どうしても見送りたくない、顔も見たくない。そういう方もいらっしゃいますが、それならそれでいい。自分の人生を最優先するためなら、親を捨ててもいいと、わたしは思っています。
——命の専門家であり仏道に入られている岡山さんだからこそ、とても説得力があります。尾崎さん、専門医で僧侶であるお姉さんから、印象に残っている言葉や助言はありますか。
尾崎: 「最期の瞬間に立ち会えなかったとしてもかまわない。旅立つ時は自分で決めているものだから」と言ってもらえたことでしょうか。実際に、わたしは看取りの瞬間に間に合いませんでした。でも、そのタイミングを母が選んだのだと思えたから、涙は出ても、穏やかな気持ちで受け止められたんですね。知っているか知らないかで、心持ちがずいぶん変わると思います。
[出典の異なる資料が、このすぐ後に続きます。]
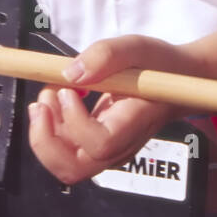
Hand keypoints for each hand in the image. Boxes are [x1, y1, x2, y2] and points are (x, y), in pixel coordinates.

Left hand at [28, 35, 186, 184]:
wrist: (172, 82)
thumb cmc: (156, 66)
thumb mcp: (135, 48)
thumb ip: (105, 56)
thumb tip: (70, 74)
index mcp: (133, 123)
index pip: (100, 144)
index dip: (76, 122)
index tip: (69, 90)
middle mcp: (119, 146)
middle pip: (73, 168)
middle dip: (45, 138)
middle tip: (45, 100)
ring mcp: (106, 151)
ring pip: (64, 164)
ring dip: (44, 133)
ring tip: (49, 95)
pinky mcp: (95, 147)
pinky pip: (64, 152)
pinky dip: (50, 129)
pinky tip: (56, 100)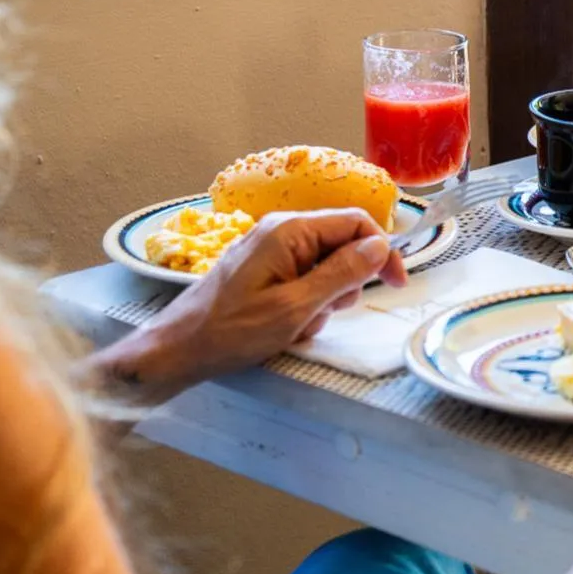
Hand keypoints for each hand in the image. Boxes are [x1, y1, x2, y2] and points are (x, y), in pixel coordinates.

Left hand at [89, 209, 408, 401]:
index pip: (356, 223)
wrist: (177, 350)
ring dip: (324, 300)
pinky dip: (304, 305)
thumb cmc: (232, 331)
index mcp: (289, 230)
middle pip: (342, 246)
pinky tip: (284, 328)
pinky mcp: (262, 269)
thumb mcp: (296, 307)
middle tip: (328, 314)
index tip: (396, 285)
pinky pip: (303, 280)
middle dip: (345, 284)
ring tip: (299, 325)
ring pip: (325, 267)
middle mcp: (280, 231)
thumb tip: (380, 246)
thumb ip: (341, 273)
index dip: (382, 252)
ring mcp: (269, 250)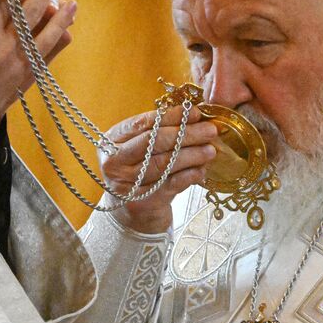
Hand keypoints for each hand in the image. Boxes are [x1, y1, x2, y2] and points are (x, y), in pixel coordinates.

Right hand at [102, 107, 219, 233]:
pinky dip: (188, 176)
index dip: (171, 116)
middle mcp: (114, 161)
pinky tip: (201, 170)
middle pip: (153, 142)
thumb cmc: (140, 170)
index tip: (195, 112)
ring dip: (191, 155)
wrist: (132, 210)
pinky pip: (169, 184)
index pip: (143, 123)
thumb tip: (194, 116)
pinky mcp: (140, 202)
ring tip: (210, 150)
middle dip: (185, 134)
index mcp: (112, 140)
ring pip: (163, 164)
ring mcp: (125, 183)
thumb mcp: (140, 148)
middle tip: (210, 130)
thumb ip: (160, 131)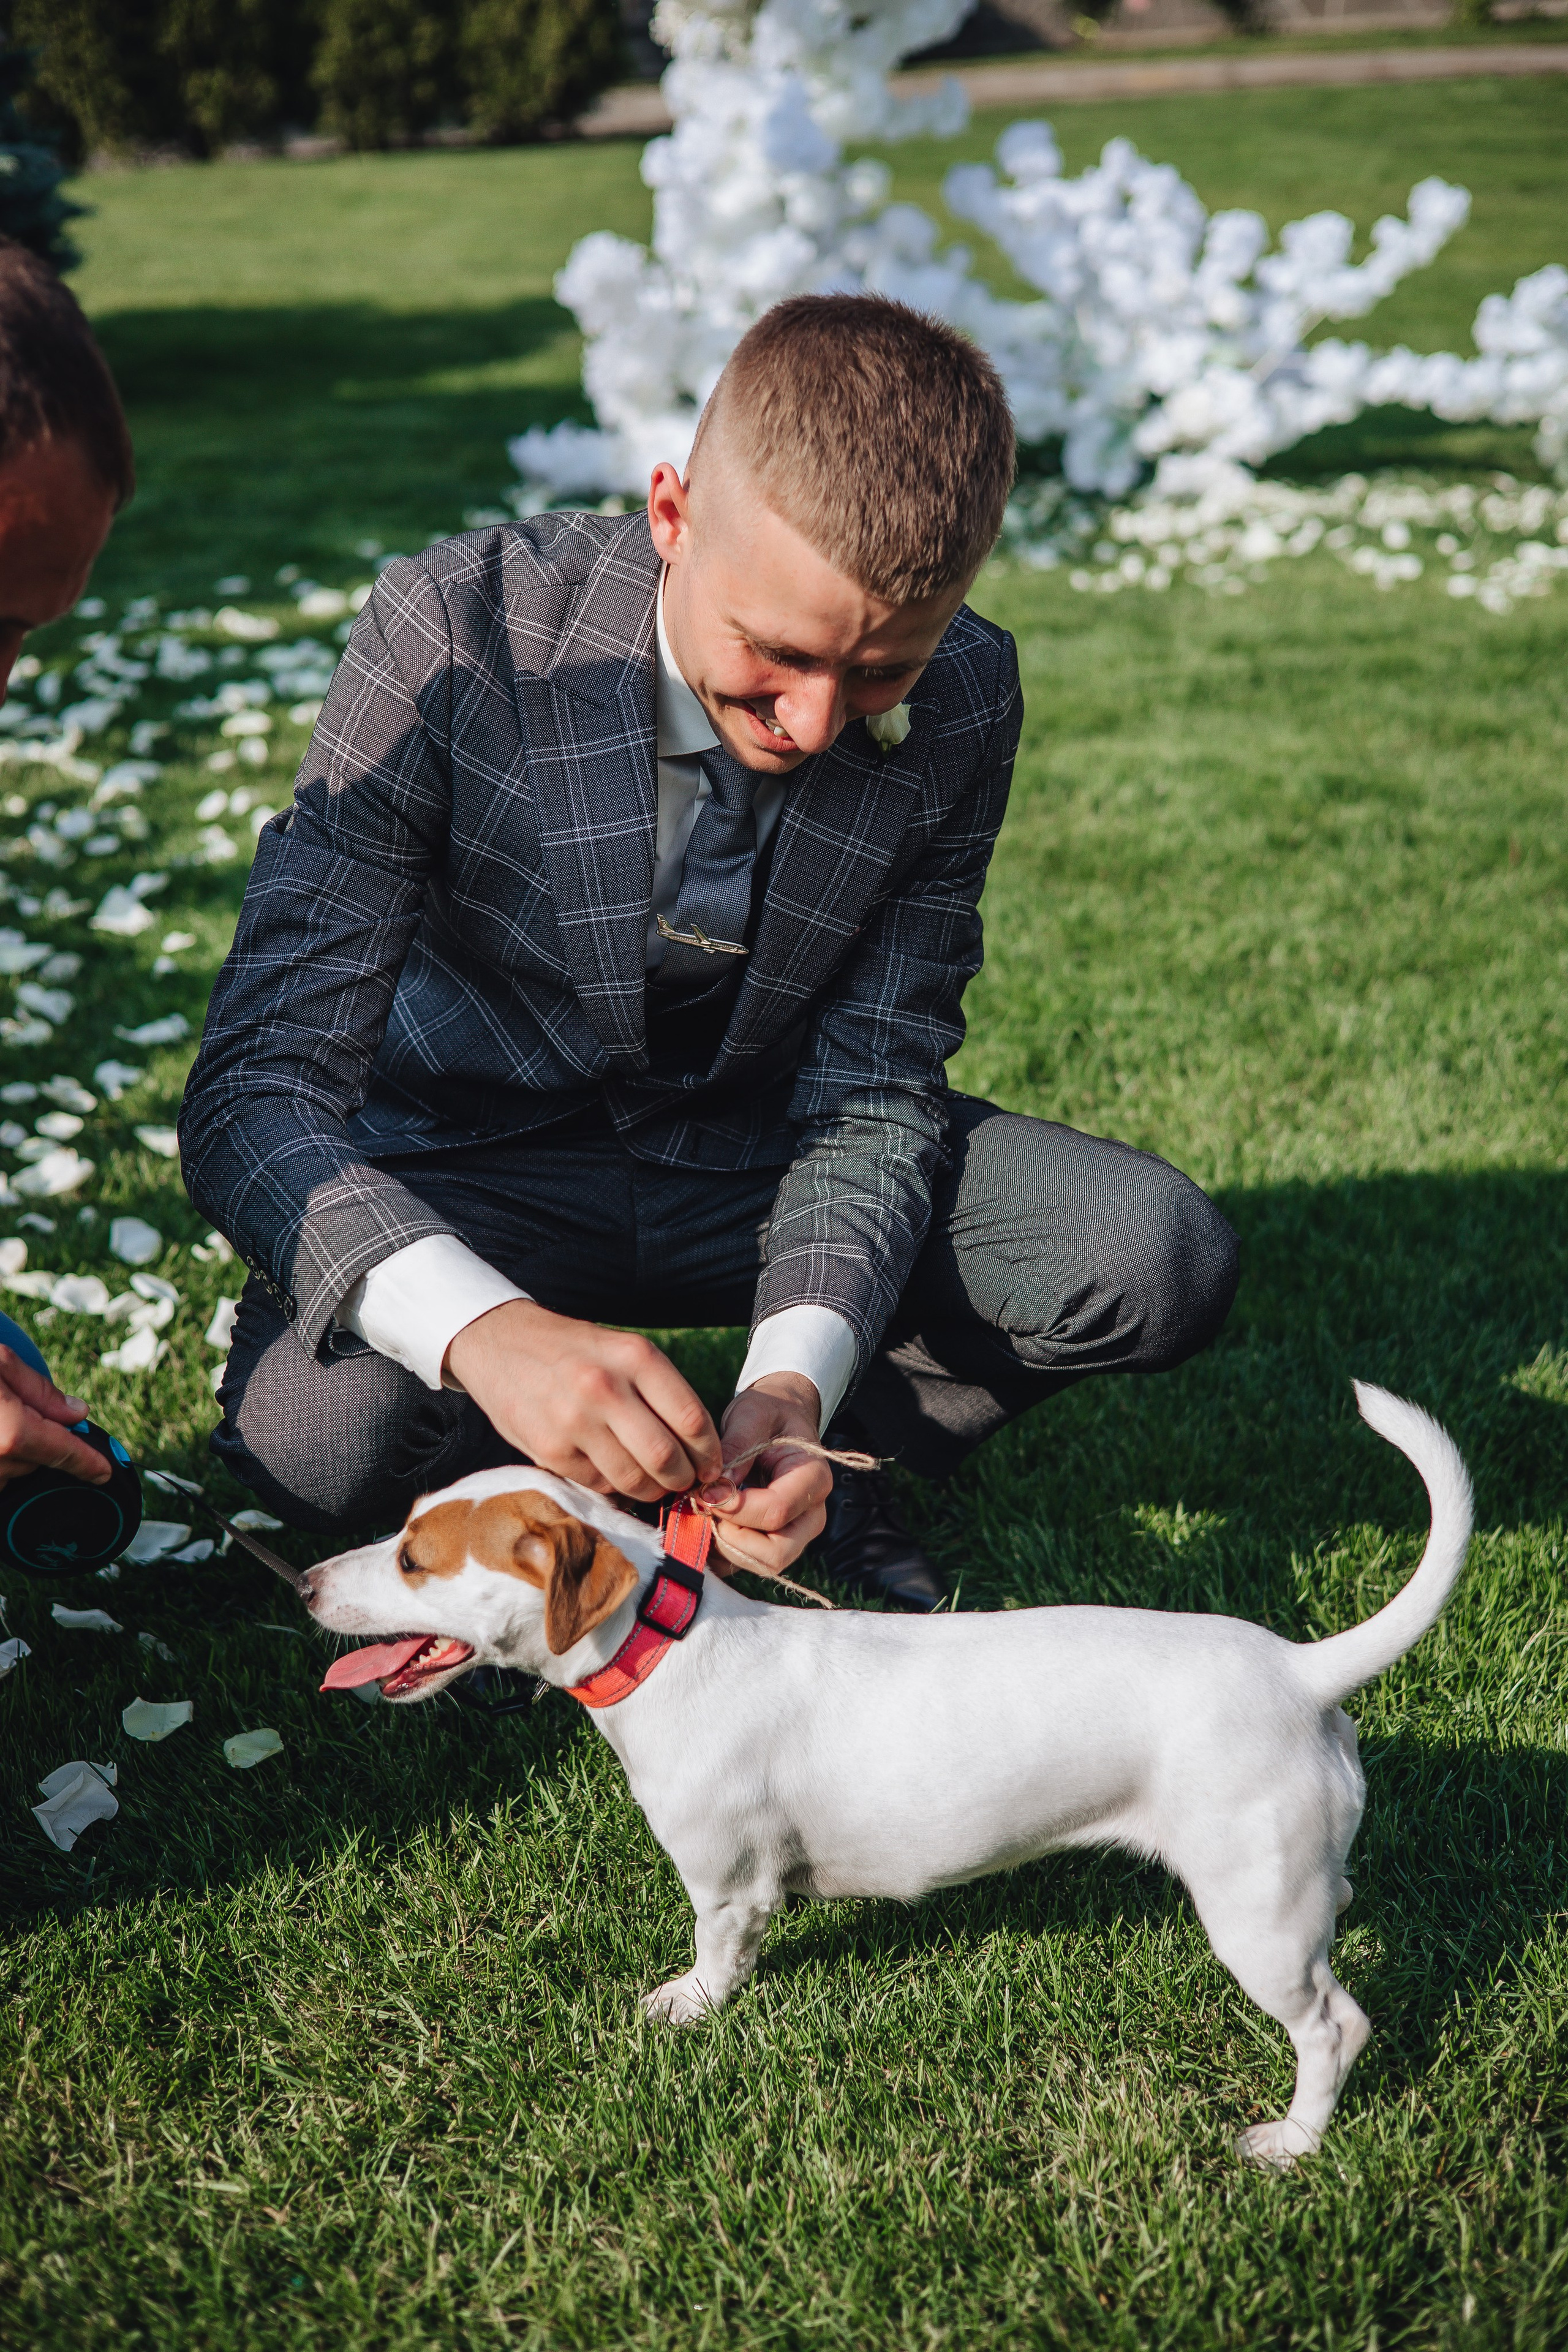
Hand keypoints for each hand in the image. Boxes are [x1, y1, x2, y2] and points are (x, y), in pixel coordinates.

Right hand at [0, 1347, 109, 1489]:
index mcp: (11, 1434)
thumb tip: (77, 1413)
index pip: (62, 1451)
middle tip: (10, 1407)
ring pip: (10, 1470)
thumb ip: (40, 1390)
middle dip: (35, 1439)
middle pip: (35, 1460)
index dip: (86, 1461)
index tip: (104, 1471)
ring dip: (8, 1451)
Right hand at [444, 1300, 723, 1502]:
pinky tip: (612, 1471)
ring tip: (653, 1483)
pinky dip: (613, 1486)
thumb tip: (698, 1448)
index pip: (691, 1419)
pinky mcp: (549, 1450)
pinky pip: (599, 1484)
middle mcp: (605, 1387)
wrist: (499, 1343)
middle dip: (684, 1479)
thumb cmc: (574, 1351)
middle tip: (684, 1481)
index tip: (711, 1464)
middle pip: (666, 1457)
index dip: (709, 1453)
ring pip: (634, 1479)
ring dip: (652, 1490)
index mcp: (634, 1356)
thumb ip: (658, 1391)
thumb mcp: (622, 1350)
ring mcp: (574, 1421)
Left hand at [702, 1373, 830, 1575]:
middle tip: (705, 1508)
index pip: (776, 1511)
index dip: (734, 1508)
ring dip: (724, 1546)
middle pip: (776, 1553)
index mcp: (813, 1479)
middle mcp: (811, 1515)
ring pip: (761, 1564)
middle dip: (732, 1536)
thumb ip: (736, 1447)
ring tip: (702, 1513)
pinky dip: (721, 1553)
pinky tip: (702, 1526)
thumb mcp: (751, 1416)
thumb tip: (715, 1487)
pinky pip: (747, 1563)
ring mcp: (796, 1534)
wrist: (778, 1420)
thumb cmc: (767, 1414)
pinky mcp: (774, 1543)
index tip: (703, 1492)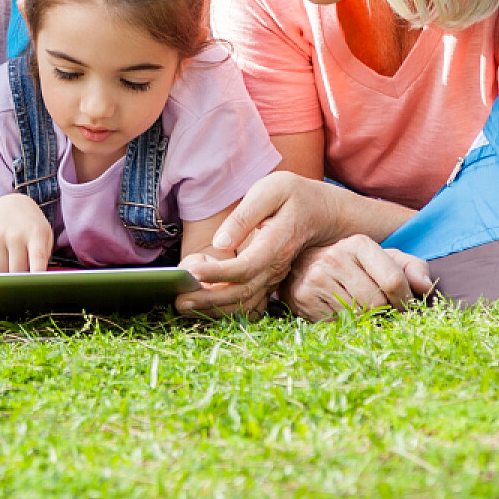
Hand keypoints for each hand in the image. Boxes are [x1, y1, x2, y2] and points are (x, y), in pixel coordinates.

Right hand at [0, 194, 54, 273]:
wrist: (9, 204)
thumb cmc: (31, 227)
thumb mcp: (44, 237)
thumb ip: (43, 258)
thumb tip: (36, 281)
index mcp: (36, 233)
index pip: (37, 260)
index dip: (36, 276)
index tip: (35, 286)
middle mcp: (16, 232)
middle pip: (16, 271)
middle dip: (20, 275)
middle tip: (23, 267)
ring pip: (0, 269)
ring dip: (6, 269)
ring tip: (11, 255)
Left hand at [176, 171, 336, 318]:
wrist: (320, 211)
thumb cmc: (292, 195)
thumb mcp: (271, 190)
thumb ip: (245, 216)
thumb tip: (221, 242)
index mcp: (275, 244)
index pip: (244, 268)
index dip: (217, 273)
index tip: (191, 273)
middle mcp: (275, 268)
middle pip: (241, 292)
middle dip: (208, 299)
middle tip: (178, 299)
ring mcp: (273, 278)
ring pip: (242, 303)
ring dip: (212, 308)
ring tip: (182, 305)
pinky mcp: (267, 281)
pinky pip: (246, 302)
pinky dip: (223, 308)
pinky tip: (200, 305)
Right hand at [280, 235, 434, 320]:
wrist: (302, 266)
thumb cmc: (353, 265)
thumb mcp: (383, 258)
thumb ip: (411, 268)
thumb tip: (426, 287)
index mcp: (359, 244)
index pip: (394, 281)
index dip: (406, 300)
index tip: (406, 306)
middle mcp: (336, 257)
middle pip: (377, 303)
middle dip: (385, 312)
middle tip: (382, 310)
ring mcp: (317, 278)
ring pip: (359, 316)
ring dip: (367, 319)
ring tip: (362, 309)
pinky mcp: (304, 297)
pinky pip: (338, 324)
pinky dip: (347, 324)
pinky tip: (343, 313)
介護の目的は「愛が憎しみに変わらないようにすること」
——では、最後に。それぞれの著書を通して伝えたいことを教えてください。
岡山: わたしの実体験だけでなく、家族の介護や終末期において、知っておいて損はない知識や、やっておくといいことなども、『関係のよくない親を看取るということ』には多く記しています。最終章には「できたら、親としておきたい人生会議」とありますが、人生の終盤どんなふうに生きたいか、どんなケアがうけたいか、あらかじめ話し合うことをお勧めします。
介護のこと、お金のこと、延命治療のこと、お墓のこと……これは、親の気持ちを尊重するためというより、子世代が困らないためです。